I’ve never heard any public advocacy of the position that policy should not be the first priority of a political party.
I’ve only come myself to accept over the last 5 years that assessing character is the much more important task for voters in an election. The people are right to be more interested in revealing gossip than serious policy pronouncements, because many politicians shuck policies like clothes. [Think "closing the gaps", "returning to the top half of the OECD" and the biggest of them all, (not that I’m complaining) a Labour PM from the left signing a free trade deal, flanked by union leaders, in a country with notorious labour standards whose manufacturers are demolishing ours.]
Few policies thought to be vital during an election are nearly as important as the unexpected shocks met when governing. They must be dealt with on the basis of character and predisposition, in the absence of party debate. [No one, including Bush would have thought of running on a policy to respond to a 9/11 event. The policies commentators now cite as defining achievements of the Labour goverment – law for civil unions, prostitution liberalisation, anti-smacking law – were never seen on a manifesto].

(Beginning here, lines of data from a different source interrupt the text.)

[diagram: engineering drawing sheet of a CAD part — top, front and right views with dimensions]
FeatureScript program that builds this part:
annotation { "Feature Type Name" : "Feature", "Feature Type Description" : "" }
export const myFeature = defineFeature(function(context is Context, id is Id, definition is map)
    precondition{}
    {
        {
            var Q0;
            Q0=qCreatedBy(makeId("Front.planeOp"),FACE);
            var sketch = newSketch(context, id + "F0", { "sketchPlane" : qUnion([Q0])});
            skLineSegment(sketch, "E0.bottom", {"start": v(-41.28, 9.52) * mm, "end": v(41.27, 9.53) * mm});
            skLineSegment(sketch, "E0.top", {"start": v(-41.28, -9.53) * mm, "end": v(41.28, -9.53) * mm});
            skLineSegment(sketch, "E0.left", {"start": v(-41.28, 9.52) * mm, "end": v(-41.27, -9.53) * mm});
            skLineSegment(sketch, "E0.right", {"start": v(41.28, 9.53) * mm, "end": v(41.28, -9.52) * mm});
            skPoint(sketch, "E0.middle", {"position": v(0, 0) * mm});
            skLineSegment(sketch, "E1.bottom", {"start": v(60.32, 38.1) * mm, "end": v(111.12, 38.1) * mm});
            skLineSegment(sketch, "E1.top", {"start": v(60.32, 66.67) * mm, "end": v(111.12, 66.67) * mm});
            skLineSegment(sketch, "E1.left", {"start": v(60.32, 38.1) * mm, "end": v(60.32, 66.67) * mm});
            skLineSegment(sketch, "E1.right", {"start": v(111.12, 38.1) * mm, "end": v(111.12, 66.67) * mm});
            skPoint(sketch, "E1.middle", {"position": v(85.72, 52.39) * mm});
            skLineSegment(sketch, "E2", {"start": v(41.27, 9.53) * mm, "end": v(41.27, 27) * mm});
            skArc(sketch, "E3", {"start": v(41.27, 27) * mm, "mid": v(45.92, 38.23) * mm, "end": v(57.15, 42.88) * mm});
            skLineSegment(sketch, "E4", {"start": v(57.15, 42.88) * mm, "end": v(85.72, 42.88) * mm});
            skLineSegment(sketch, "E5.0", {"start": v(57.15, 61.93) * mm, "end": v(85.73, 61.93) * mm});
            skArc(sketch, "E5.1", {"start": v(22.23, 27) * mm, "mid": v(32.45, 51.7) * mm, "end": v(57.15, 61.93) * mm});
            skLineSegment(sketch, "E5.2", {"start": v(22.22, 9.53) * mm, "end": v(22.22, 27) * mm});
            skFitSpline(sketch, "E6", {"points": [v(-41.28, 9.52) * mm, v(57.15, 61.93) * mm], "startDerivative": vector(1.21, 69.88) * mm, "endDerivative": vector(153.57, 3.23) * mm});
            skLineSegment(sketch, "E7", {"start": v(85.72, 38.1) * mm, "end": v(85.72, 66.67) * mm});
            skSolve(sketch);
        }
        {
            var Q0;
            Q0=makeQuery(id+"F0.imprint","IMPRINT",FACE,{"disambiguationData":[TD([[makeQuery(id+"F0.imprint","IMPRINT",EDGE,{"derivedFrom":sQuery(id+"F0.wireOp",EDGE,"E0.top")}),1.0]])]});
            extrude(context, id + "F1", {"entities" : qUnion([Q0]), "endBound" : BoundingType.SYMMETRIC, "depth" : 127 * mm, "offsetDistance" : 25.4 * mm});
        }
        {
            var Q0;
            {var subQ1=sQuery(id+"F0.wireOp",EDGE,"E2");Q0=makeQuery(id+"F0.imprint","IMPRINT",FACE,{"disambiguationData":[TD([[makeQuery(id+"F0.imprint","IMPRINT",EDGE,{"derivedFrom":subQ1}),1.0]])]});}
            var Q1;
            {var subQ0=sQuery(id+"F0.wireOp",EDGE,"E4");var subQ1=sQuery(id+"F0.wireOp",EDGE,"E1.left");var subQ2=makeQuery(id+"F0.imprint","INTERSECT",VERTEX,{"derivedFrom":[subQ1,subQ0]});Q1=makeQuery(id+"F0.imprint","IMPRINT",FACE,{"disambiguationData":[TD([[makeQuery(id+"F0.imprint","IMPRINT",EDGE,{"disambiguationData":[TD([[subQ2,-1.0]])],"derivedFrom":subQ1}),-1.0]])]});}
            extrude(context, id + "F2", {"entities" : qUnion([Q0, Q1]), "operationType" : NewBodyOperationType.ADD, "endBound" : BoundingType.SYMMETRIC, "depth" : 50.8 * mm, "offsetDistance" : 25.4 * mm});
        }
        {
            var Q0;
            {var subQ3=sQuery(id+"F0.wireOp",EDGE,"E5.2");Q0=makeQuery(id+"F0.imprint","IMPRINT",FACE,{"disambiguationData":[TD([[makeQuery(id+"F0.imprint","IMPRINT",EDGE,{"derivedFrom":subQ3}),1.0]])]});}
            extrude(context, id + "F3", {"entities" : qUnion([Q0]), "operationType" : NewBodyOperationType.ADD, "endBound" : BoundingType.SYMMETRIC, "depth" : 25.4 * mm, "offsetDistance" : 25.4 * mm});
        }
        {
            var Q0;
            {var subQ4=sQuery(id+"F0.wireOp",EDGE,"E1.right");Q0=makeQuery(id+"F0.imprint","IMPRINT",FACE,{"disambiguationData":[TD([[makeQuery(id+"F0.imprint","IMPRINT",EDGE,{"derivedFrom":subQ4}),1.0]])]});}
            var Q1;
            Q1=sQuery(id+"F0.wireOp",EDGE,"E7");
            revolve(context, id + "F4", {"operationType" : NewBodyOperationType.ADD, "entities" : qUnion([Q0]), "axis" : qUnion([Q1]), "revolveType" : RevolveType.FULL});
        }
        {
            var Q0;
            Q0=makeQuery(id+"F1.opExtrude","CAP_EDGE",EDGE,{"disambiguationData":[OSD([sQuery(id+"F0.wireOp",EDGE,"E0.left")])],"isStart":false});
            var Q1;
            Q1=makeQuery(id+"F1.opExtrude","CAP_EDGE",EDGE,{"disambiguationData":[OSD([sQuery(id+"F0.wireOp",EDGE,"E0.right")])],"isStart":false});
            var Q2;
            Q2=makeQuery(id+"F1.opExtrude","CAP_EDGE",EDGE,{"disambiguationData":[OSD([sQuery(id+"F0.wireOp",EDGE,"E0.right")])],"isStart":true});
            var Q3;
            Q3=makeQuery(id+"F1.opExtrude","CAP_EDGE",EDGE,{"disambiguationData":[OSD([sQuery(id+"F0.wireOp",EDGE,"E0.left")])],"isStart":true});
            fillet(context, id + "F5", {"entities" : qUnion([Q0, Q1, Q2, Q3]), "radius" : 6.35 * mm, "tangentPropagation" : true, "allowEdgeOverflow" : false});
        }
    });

I’m willing now to defend the relevance of ‘gossip [what the targets always call ‘muck-raking’ in elections, though I try to play the ball not the man myself. Wishart’s work is at least as important to the health of our political system as the more ‘elevated’ commentators, whether or not he gets some interpretation wrong. Though Nicky Hager’s latest work to me seems blatantly hypocritical, not just naive, he at least thinks important the question voters should be asking of the leading people in all parties – "are you honest, do you routinely lie to save yourself"? Clark’s reactions to John Campbell’s interviews over ‘Corngate’ were the most valuable information voters got during the 2005 election – yet the BSA punishd TV3 for eliciting them. Would the people have re-elected Clark or Peters if they’d been more focused on the questions underlying Hager’s strategy?]
I suspect the intuitive focus of the people on illustrative stories [instead of policy] could be more penetrating than the preoccupations of the intelligentsia, [as long as the media are prepared to expose inconsistencies in ‘stories’ – a recent (trivial) example being the American couple used as a typical kiwi family for the recent Labour flyer].
Would you object if I posted some of your comment on my blog. I’d like to see if there’s a reaction. It’ll be attributed if you agree, or otherwise just as the comment of a wise professor who’d attended a ‘cottage’ meeting.
Regards etc
My correspondent came back –
Stephen
I was vaguely aware of the psephology results from the Michigan studies which occurred while I was at Oxford in the 1960s, but was still startled by a lecture by Ralph Brooks – who you might remember from your student days – when he claimed that floating voters were less well informed about policy choices than voters who always supported the same party.
I nevertheless was still suitably humbled when I admired John Hewson’s [unsuccessful Aus liberal party leader] "Fightback" document for its honesty and transparency (although I did not necessarily agree with all its content) only for Donald Stokes, then at Princeton but the major figure in the Michigan studies, to say that it showed Hewson knew no political science and would be a long suicide note. He was right.
Yes, you can use what I wrote – what you choose – and attribute it.
Gary.
I thank you sincerely Professor Gary Hawke.
Character every time for me.
That’s why this time round it is so easy for the party vote.
The individual , that’s a different kettle of fish as I don’t know who’s running yet!
However in our vacuous (western) society people tend to use ability or their perception of ability to discriminate and make decisions on who to go for.
Women have been trained to do the same for marriage or partners by culture and media nowadays.
the so called courting period of old was to see out the Character in the man.